### TASK STATEMENT
The copy has to match the records word for word and include no pictures.

——————————

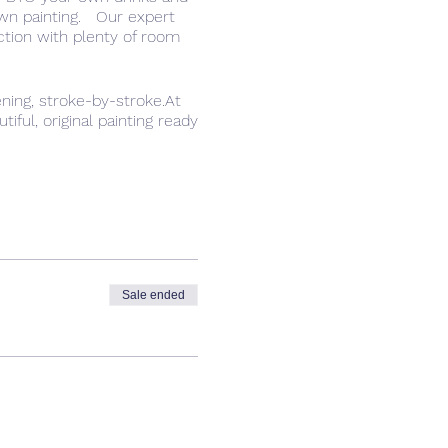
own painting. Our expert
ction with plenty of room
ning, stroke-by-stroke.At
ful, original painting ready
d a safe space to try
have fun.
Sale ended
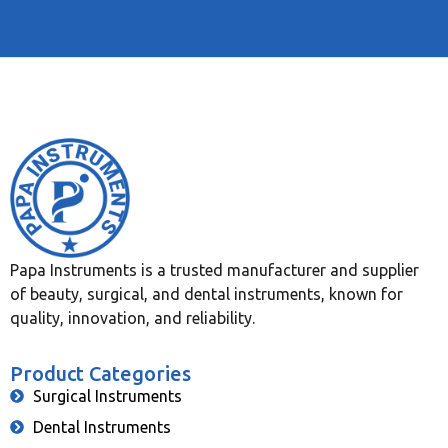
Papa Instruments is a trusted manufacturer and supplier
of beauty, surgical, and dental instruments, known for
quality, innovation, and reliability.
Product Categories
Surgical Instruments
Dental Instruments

——————————

### ANSWER AREA
own painting. Our expert
ction with plenty of room
ning, stroke-by-stroke.At
ful, original painting ready
d a safe space to try
have fun.
Sale ended
Papa Instruments is a trusted manufacturer and supplier
of beauty, surgical, and dental instruments, known for
quality, innovation, and reliability.
Product Categories
Surgical Instruments
Dental Instruments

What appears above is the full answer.